Difficulties accessing health care services during the COVID-19 pandemic in Canada: examining the intersectionality between immigrant status and visible minority status
December 17, 2021
By DOC Wire News |
Difficulties accessing health care services can result in delaying in seeking and obtaining treatment. Although these difficulties are disproportionately experienced among vulnerable groups, we know very little about how the intersectionality of realities experienced by immigrants and visible minorities can impact their access to health care services since the pandemic.
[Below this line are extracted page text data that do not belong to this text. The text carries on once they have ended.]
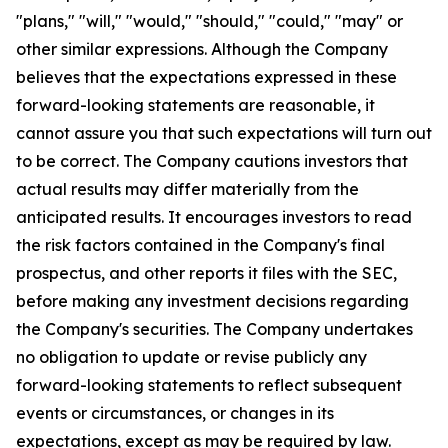
"plans," "will," "would," "should," "could," "may" or
other similar expressions. Although the Company
believes that the expectations expressed in these
forward-looking statements are reasonable, it
cannot assure you that such expectations will turn out
to be correct. The Company cautions investors that
actual results may differ materially from the
anticipated results. It encourages investors to read
the risk factors contained in the Company's final
prospectus, and other reports it files with the SEC,
before making any investment decisions regarding
the Company's securities. The Company undertakes
no obligation to update or revise publicly any
forward-looking statements to reflect subsequent
events or circumstances, or changes in its
expectations, except as may be required by law.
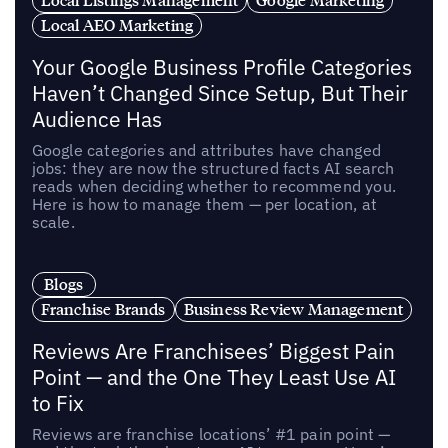
Local AEO Marketing
Your Google Business Profile Categories
Haven’t Changed Since Setup, But Their
Audience Has
Google categories and attributes have changed
jobs: they are now the structured facts AI search
reads when deciding whether to recommend you.
Here is how to manage them — per location, at
scale.
Blogs
Franchise Brands
Business Review Management
Reviews Are Franchisees’ Biggest Pain
Point — and the One They Least Use AI
to Fix
Reviews are franchise locations’ #1 pain point —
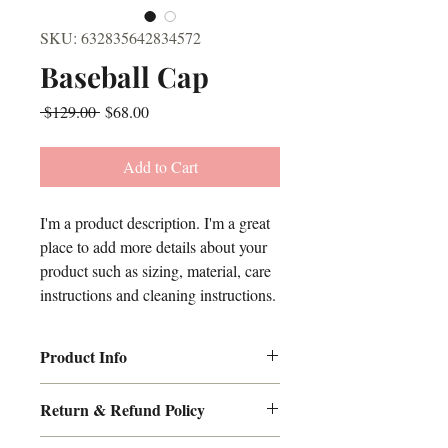
SKU: 632835642834572
Baseball Cap
Regular
Sale
 $129.00 
$68.00
Price
Price
Add to Cart
I'm a product description. I'm a great 
place to add more details about your 
product such as sizing, material, care 
instructions and cleaning instructions.
Product Info
I'm a great place to add more information 
Return & Refund Policy
sizing
about your product, such as 
, 
material
care
cleaning 
, 
, and 
I’m a great place to let your customers 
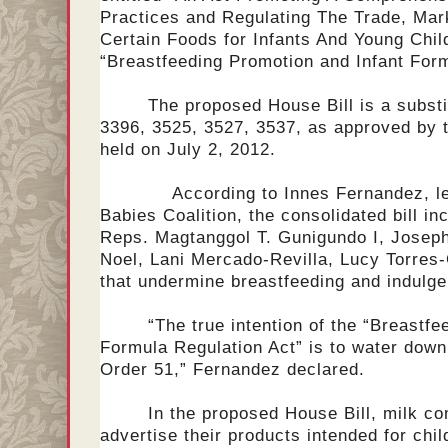
Practices and Regulating The Trade, Mar
Certain Foods for Infants And Young Childr
“Breastfeeding Promotion and Infant Fo
The proposed House Bill is a substi
3396, 3525, 3527, 3537, as approved by 
held on July 2, 2012.
According to Innes Fernandez, lead
Babies Coalition, the consolidated bill i
Reps. Magtanggol T. Gunigundo I, Josep
Noel, Lani Mercado-Revilla, Lucy Torre
that undermine breastfeeding and indulge
“The true intention of the “Breastf
Formula Regulation Act” is to water down
Order 51,” Fernandez declared.
In the proposed House Bill, milk co
advertise their products intended for chi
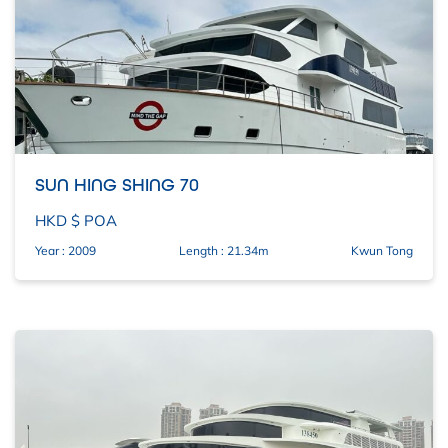
SUN HING SHING 70
HKD $ POA
Year : 2009
Length : 21.34m
Kwun Tong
METHODS: Using Statistics Canada’s Crowdsourcing Data: Impacts of COVID-19 on Canadians-Experiences of Discrimination, we combine two variables (i.e., immigrant status and visible minority status) to create a new variable called visible minority immigrant status. This multiplicative approach is commonly used in intersectionality research, which allows us to explore disadvantages experienced by minorities with multiplicative identities.
RESULTS: Main results show that, compared to white native-born, visible minority immigrants are less likely to report difficulties accessing non-emergency surgical care (OR = 0.55, p < 0.001), non-emergency diagnostic test (OR = 0.74, p < 0.01), dental care (OR = 0.71, p < 0.001), mental health care (OR = 0.77, p < 0.05), and making an appointment for rehabilitative care (OR = 0.56, p < 0.001) but more likely to report difficulties accessing emergency services/urgent care (OR = 1.46, p < 0.05).
CONCLUSION: We conclude that there is a dynamic interplay of factors operating at multiple levels to shape the impact of COVID-19 related needs to be addressed through changes in social policies, which can tackle unique struggles faced by visible minority immigrants.